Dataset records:

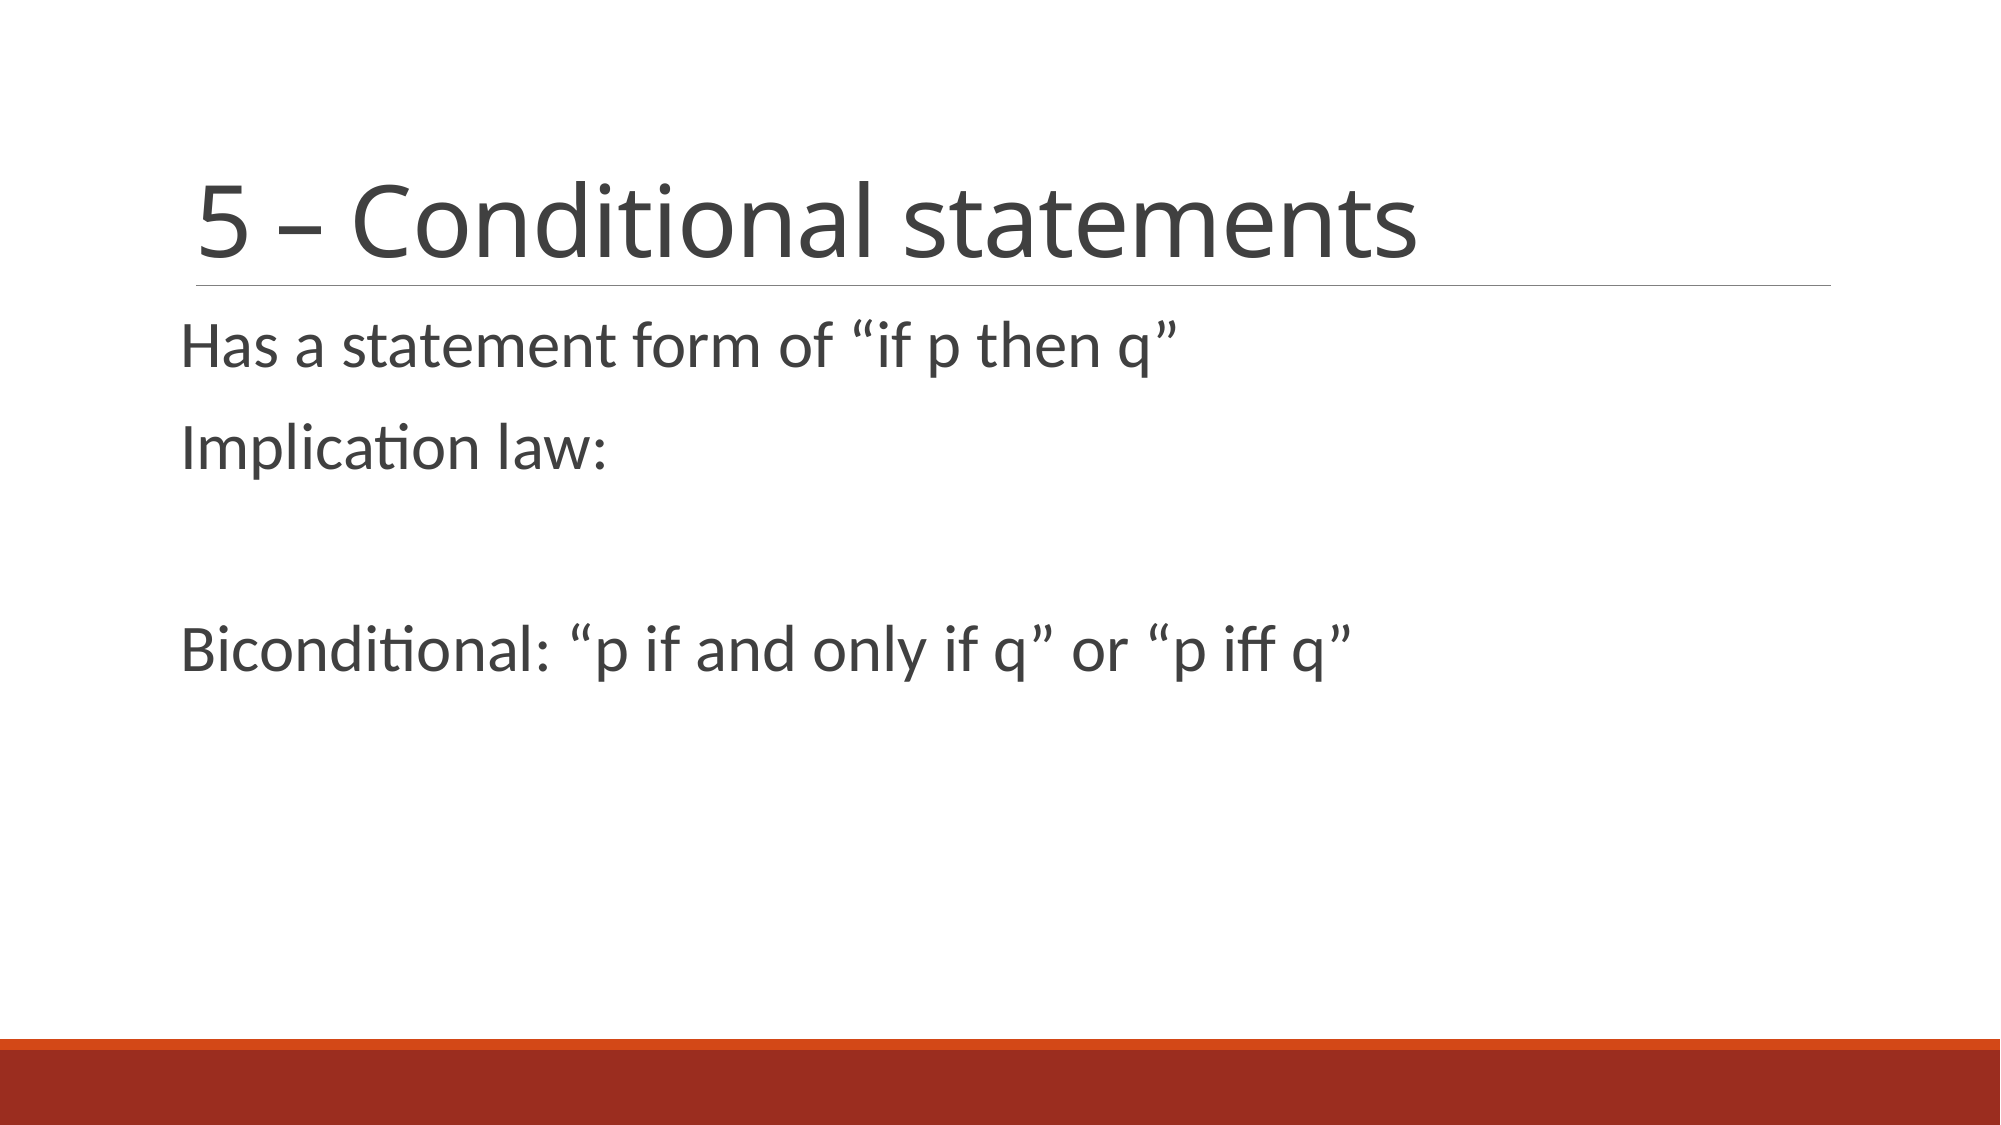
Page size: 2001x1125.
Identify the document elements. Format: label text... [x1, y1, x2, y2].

title 5 – Conditional statements [180, 47, 1830, 285]
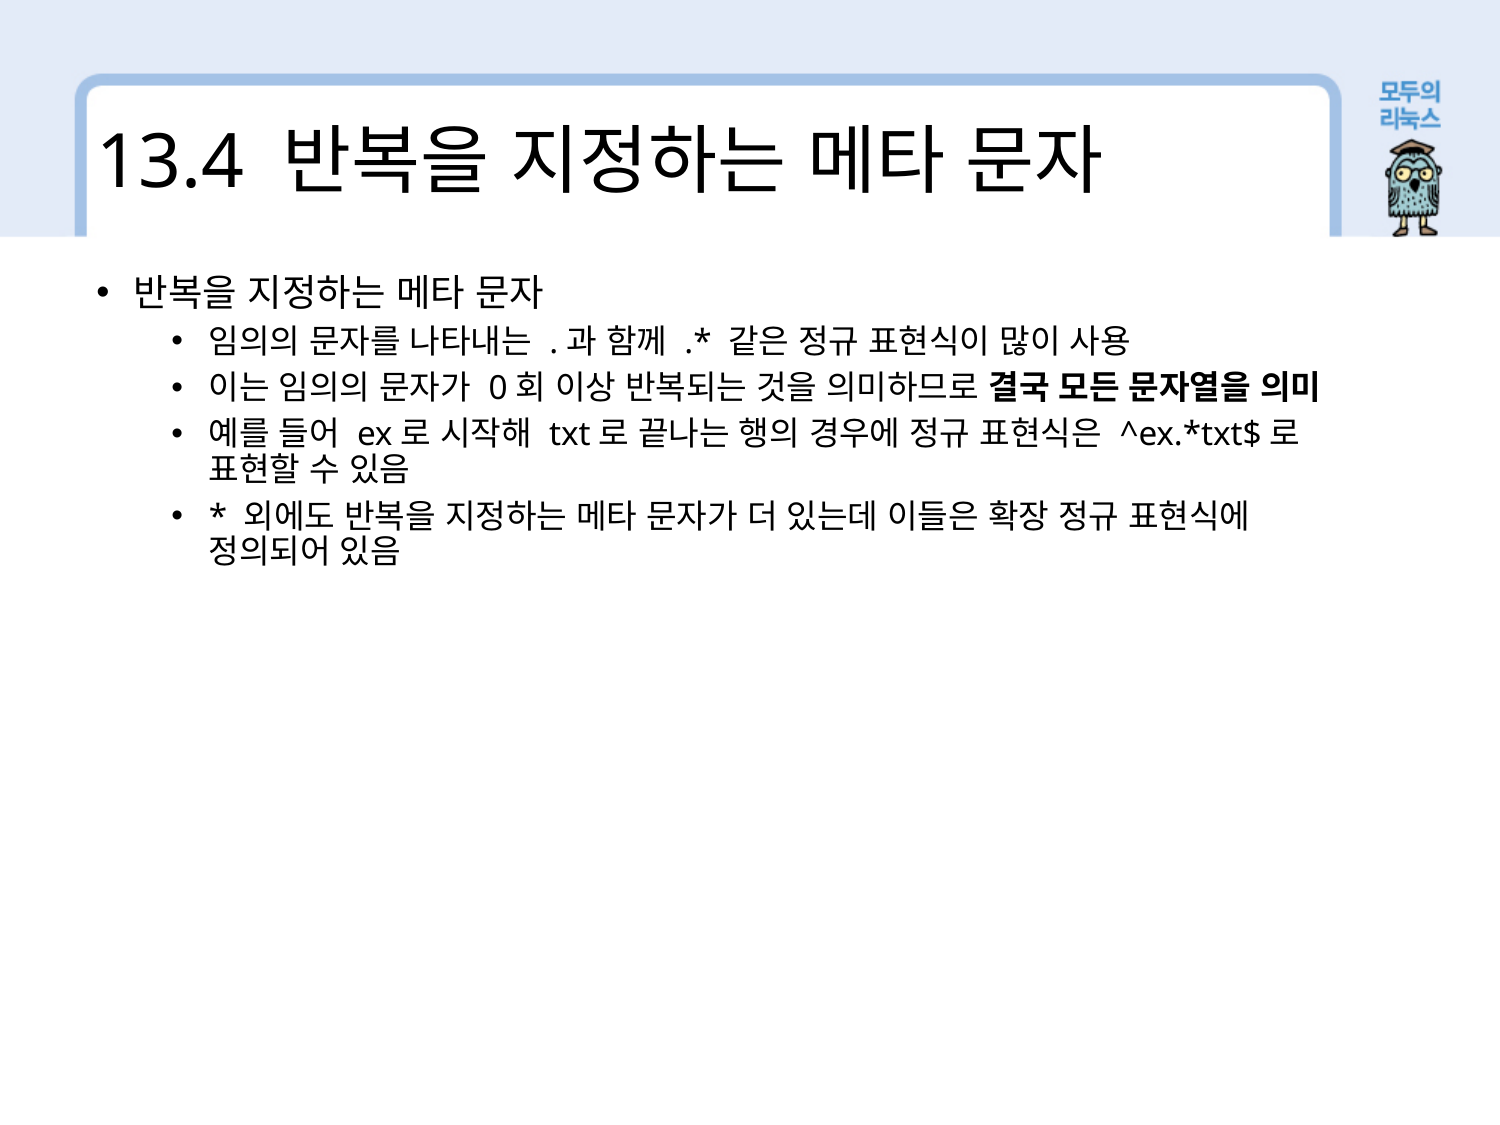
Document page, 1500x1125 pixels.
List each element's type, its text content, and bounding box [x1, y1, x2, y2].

Description of the task: The entries above are to be printed again word for word, with every picture removed.

Output of the task:
Page size: 2001x1125.
Identify the document elements. Format: label text... [x1, y1, x2, y2].

title 5 – Conditional statements [180, 47, 1830, 285]
Document page, 1500x1125 pixels.
List each element's type, its text content, and bounding box [x1, y1, x2, y2].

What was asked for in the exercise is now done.